- Supreme Court of Canada

Hearing: June 13, 16, 1950 Judgment: November 20, 1950
- Full case name: Noble and Wolf v Alley et al.
- Citations: [1951] SCR 64, 1950 CanLII 13 (SCC)
- Prior history: APPEAL from Noble et al. v. Alley, 1949 CanLII 13, [1949] OR 503 (9 June 1949), Court of Appeal (Ontario, Canada), affirming Re Noble and Wolf, 1948 CanLII 66, [1948] OR 579 (11 June 1948), Superior Court of Justice (Ontario, Canada).
- Ruling: Appeal allowed.

Court membership
- Chief Justice: Thibaudeau Rinfret Puisne Justices: Patrick Kerwin, Robert Taschereau, Ivan Rand, Roy Kellock, James Wilfred Estey, Charles Holland Locke, John Robert Cartwright, Gerald Fauteux

Reasons given
- Plurality: Rand J., joined by Kellock and Fauteux JJ.
- Concurrence: Kerwin J., joined by Taschereau J.
- Concurrence: Estey J.
- Dissent: Locke J.
- Rinfret C.J. and Cartwright J. took no part in the consideration or decision of the case.

= Noble v Alley =

Noble and Wolf v Alley [1951] S.C.R. 64 is a famous Supreme Court of Canada decision where the Court struck down a restrictive covenant that restricted ownership of a section of land to "persons of the white or Caucasian race".

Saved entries
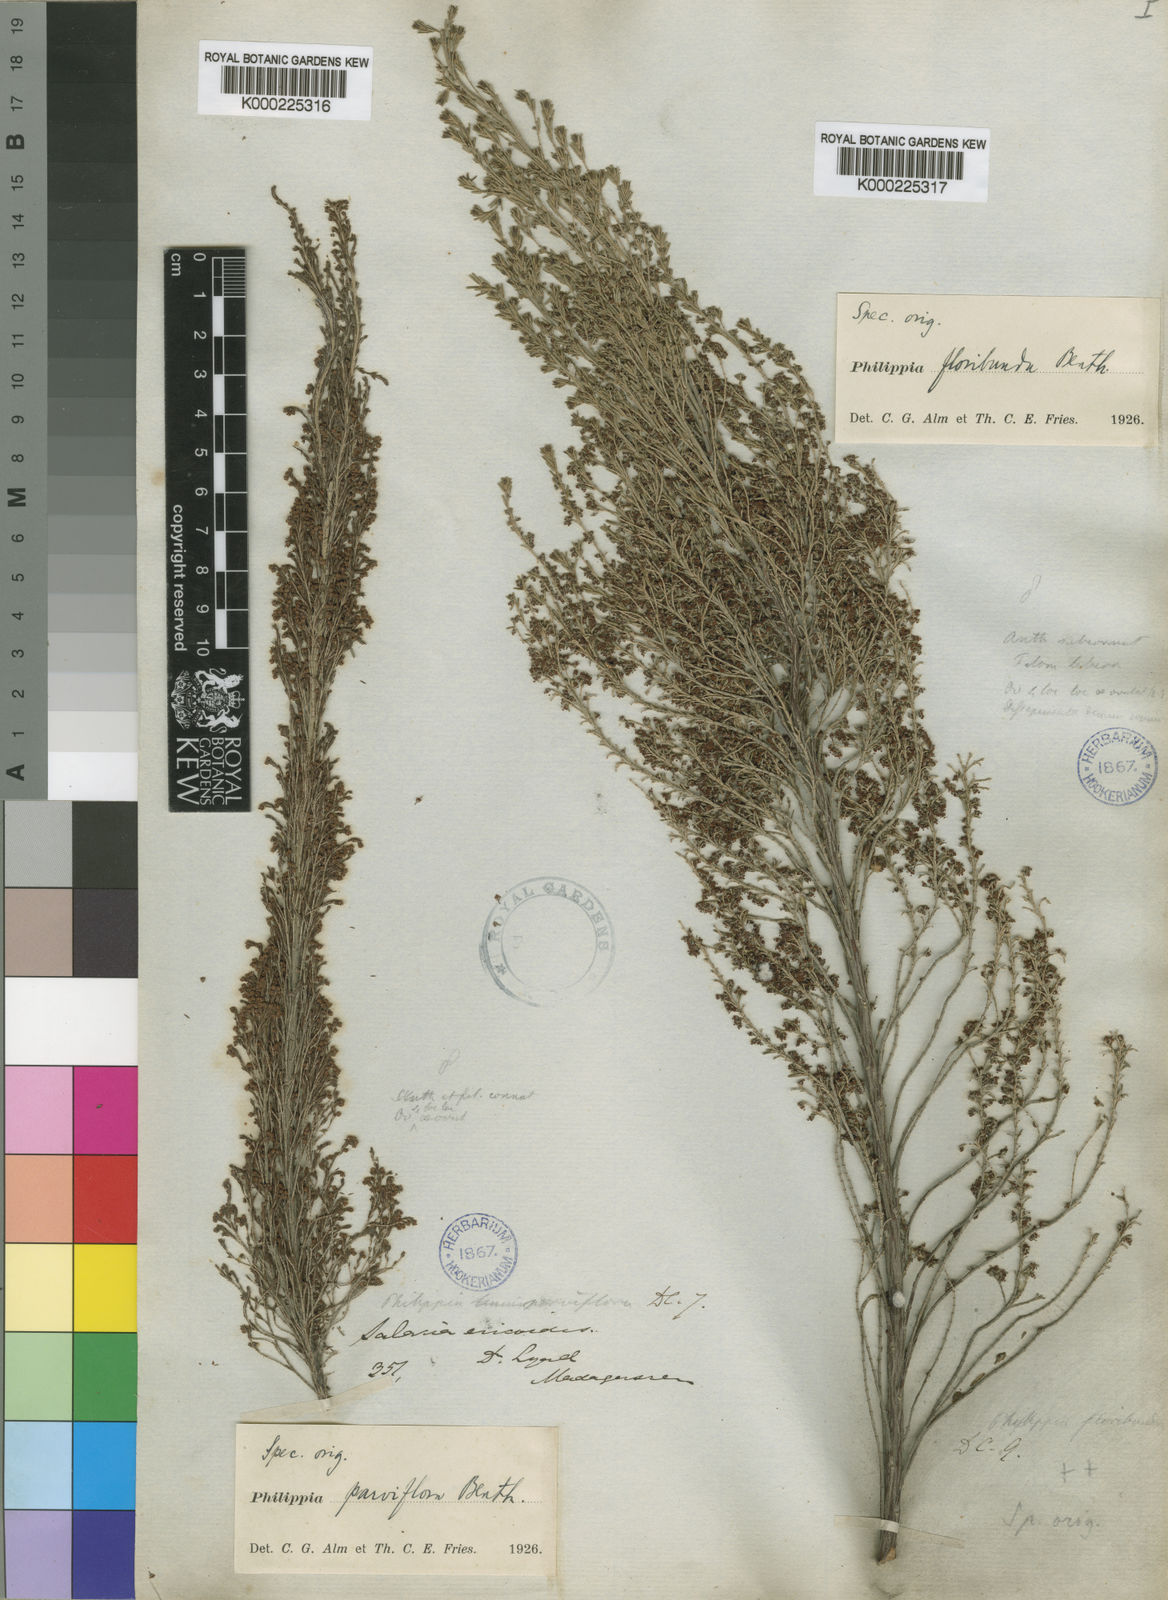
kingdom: Plantae
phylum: Tracheophyta
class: Magnoliopsida
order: Ericales
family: Ericaceae
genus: Erica
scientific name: Erica baroniana
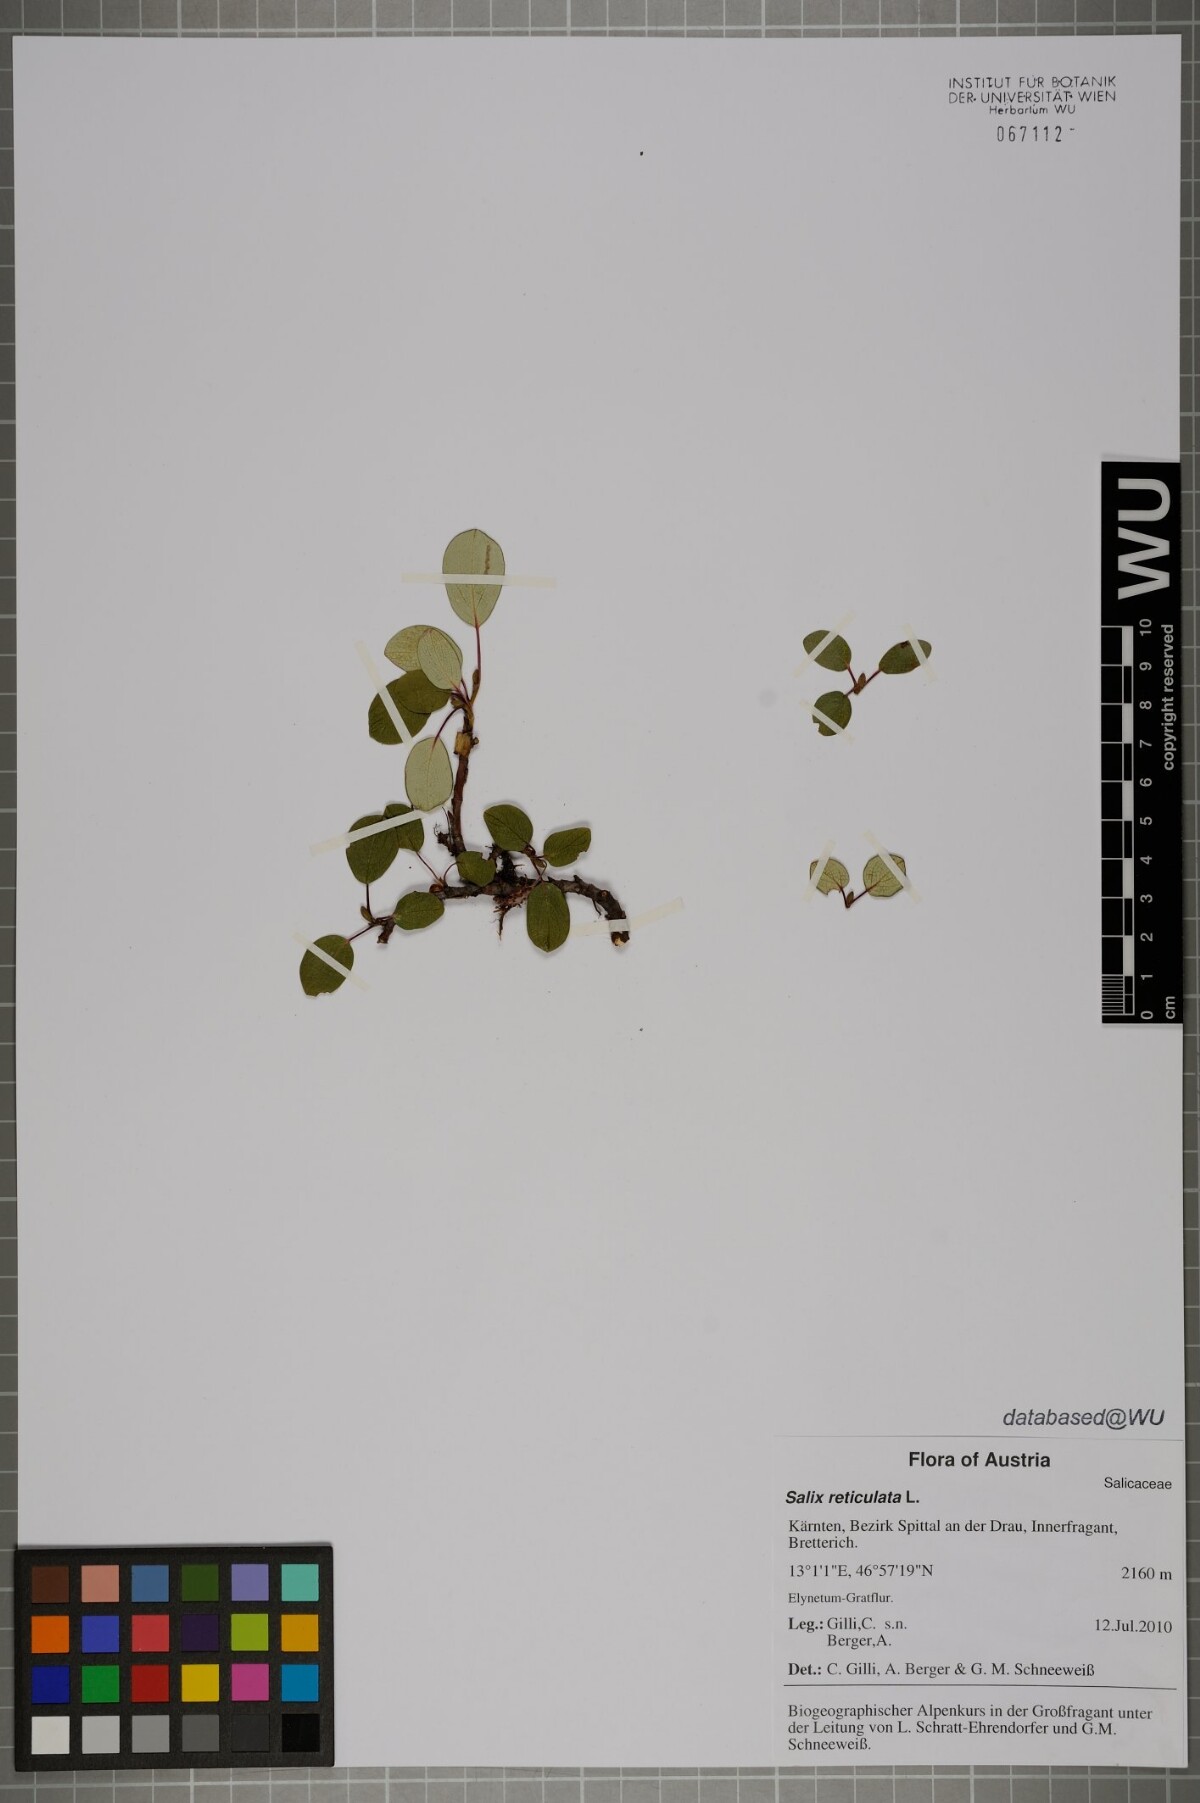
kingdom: Plantae
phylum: Tracheophyta
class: Magnoliopsida
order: Malpighiales
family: Salicaceae
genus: Salix
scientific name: Salix reticulata
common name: Net-leaved willow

• YOUR INSTRUCTIONS:
Answer these from the Noble v Alley case summary:
(a) On what dates was the case heard?
(b) Which justice dissented?
(c) To whom did the restrictive covenant limit ownership of the land?
The records have nothing to do with this exercise.

• SOLUTION:
(a) June 13 and 16, 1950
(b) Locke J.
(c) "persons of the white or Caucasian race"